Authentic.
The best word I can think of to describe John Edwards this morning. Here's a guy who's stayed awake for days, crisscrossing this state on dozens of campaign events spreading a message much more fiercely than he did in 2004: corporate greed, lobbying, unfair tax breaks, and handouts to big business must end.
Where better to show up at 8:00 AM on caucus day than the blue collar neighborhood of east Des Moines. Only blocks away from the event were towering industrial plants and warehouses. Kevin Cooper, a steelworker and supporter of John Edwards, joined fellow union members on stage behind Senator Edwards and held a sign whose simple words sow the true, core strength of Edwards' campaign?the support of union labor.

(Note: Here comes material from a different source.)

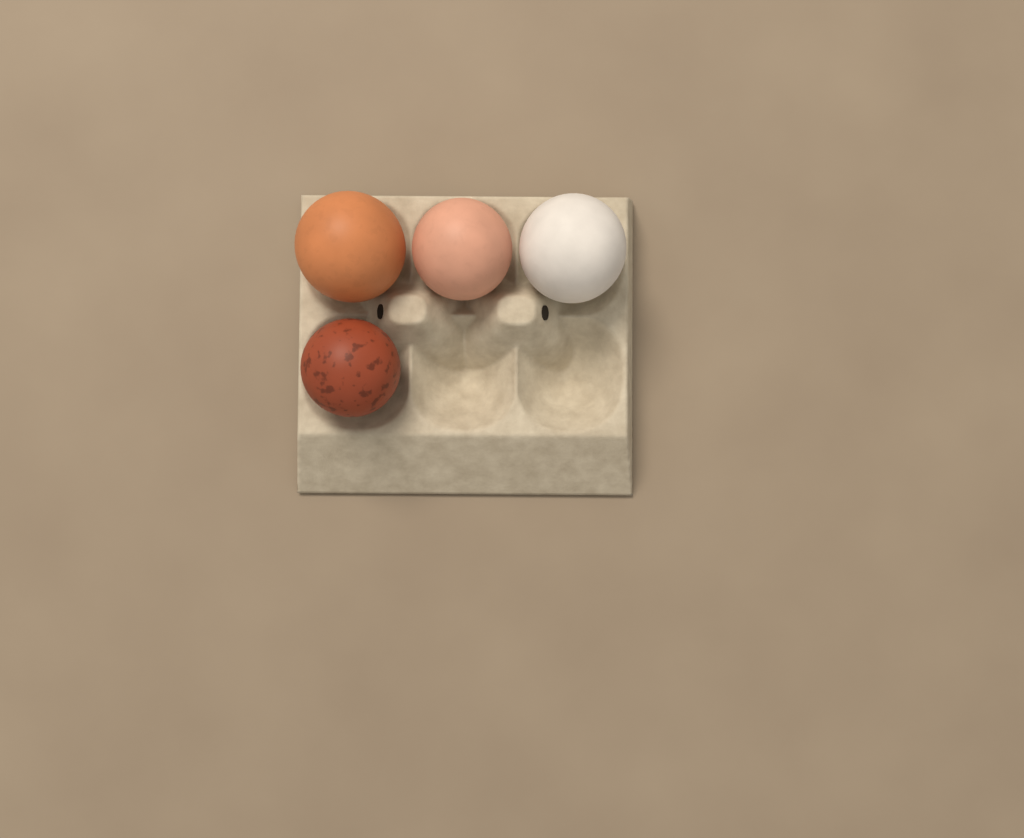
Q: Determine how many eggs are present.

I've seen Hillary's crowds, the thousands of young supporters and families that show up for Barack Obama, and the smattering of folks that show up for Biden, Richardson, and Dodd, but John Edwards has been the only candidate that has consistently had audiences packed with union laborers and blue collar workers so often talked about in this campaign. As I drove along the winding roads that snaked between smoke stacks, stone quarries, and water treatment plants after Edwards departed I realized the candidate of choice for the working class people of America, and more specifically today in Iowa, means a great deal to me. These are people who are deeply affected when their interests are slighted by our 'corporate-American' government in Washington, and these are people who take offense when a politician doesn't follow through on a promise to help them out.
It's comforting to drive through the industrial areas of Iowa because it's here where America's heart beats. No matter how much voters in New York and Florida complain about not having an influence in selecting the presidential nominees, there's just something about Iowa on caucus day that feels right.

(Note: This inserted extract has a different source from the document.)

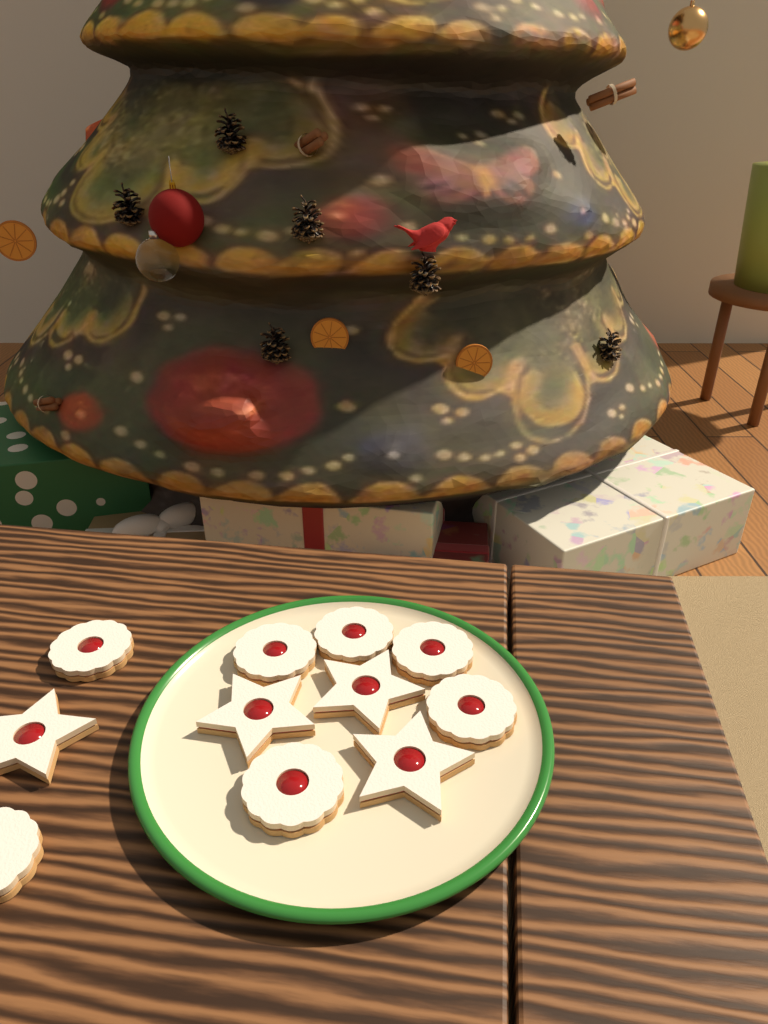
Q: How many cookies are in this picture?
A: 11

Edwards spoke for barely ten minutes. In and out and onwards. As soon as the Senator left, however, I was surprised that the room didn't empty. Instead, a campaign staffer took to the stage and began arranging the crowd into sections. I realized then that the hundred or so people in attendance were not just onlookers, but volunteers preparing to canvass around the city.
John Edwards comes from a family of laborers and is by far the hardest working candidate on the trail in Iowa. If his support around the state is as strong, passionate, and authentic as the handfuls of canvassers this morning in Des Moines, you better watch Edwards' results start coming in this evening.